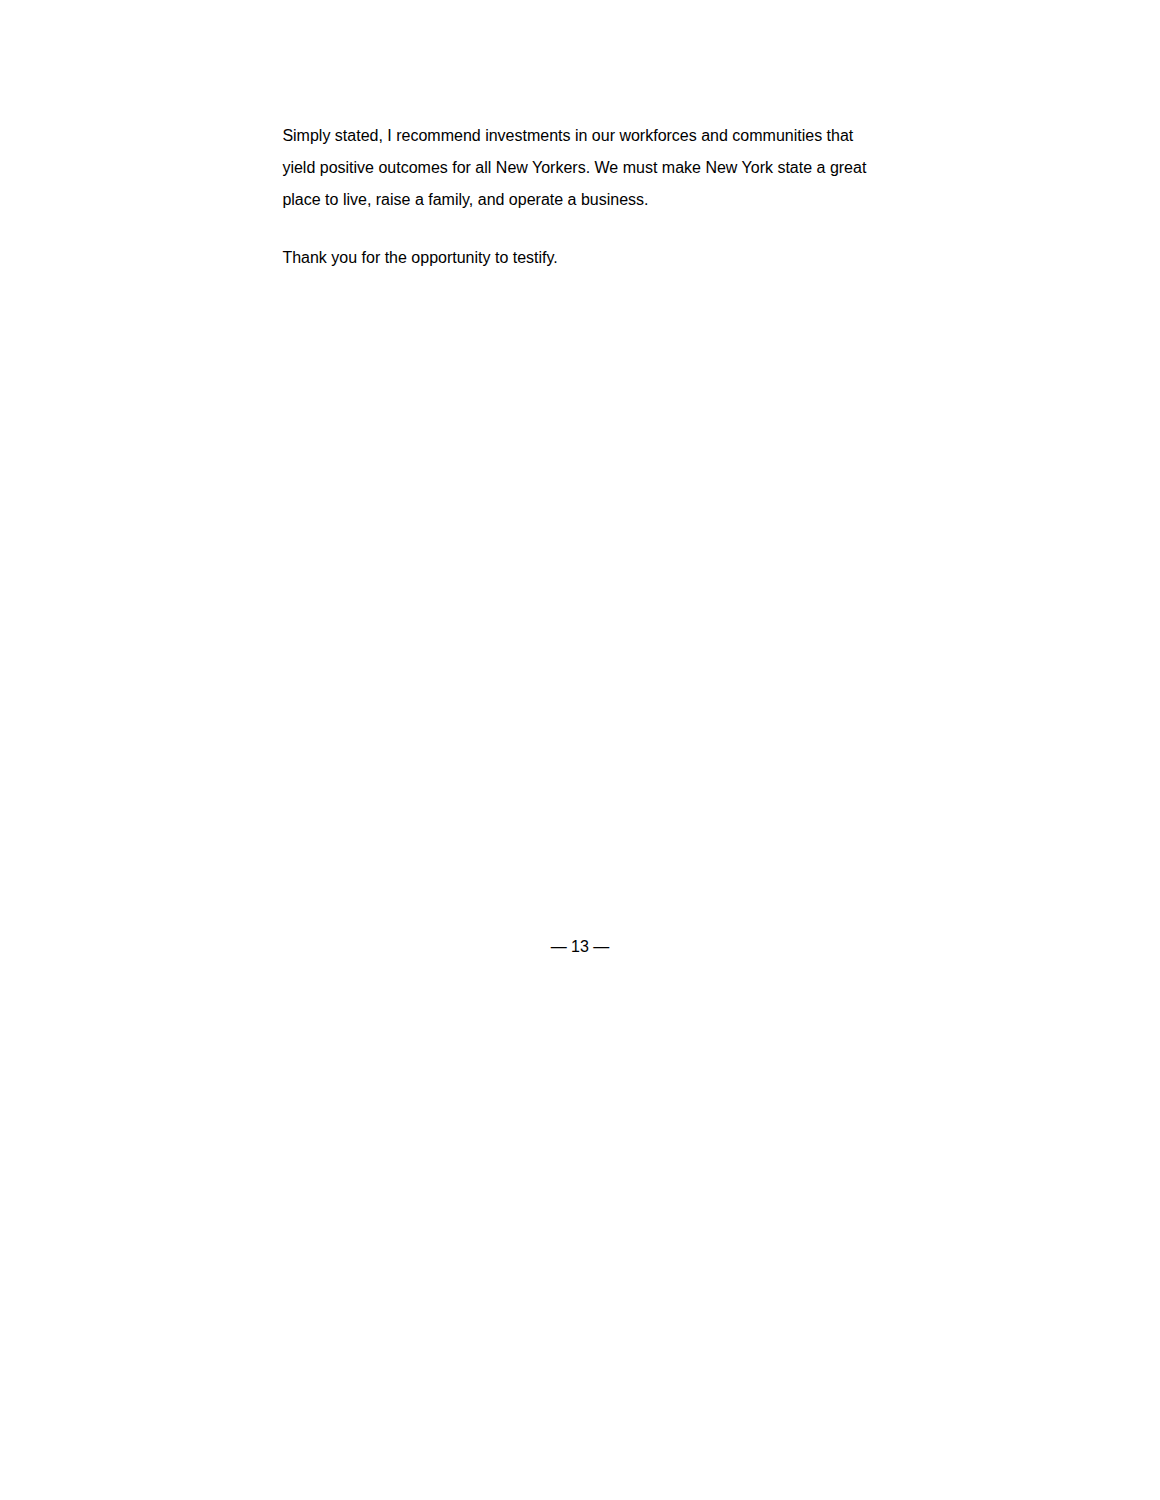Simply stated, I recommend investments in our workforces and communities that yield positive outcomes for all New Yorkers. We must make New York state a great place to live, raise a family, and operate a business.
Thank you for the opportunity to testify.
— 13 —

• [Task item] All of the data needs repeating exactly, but the pictures do not.

• [Output below]
Simply stated, I recommend investments in our workforces and communities that yield positive outcomes for all New Yorkers. We must make New York state a great place to live, raise a family, and operate a business.
Thank you for the opportunity to testify.
— 13 —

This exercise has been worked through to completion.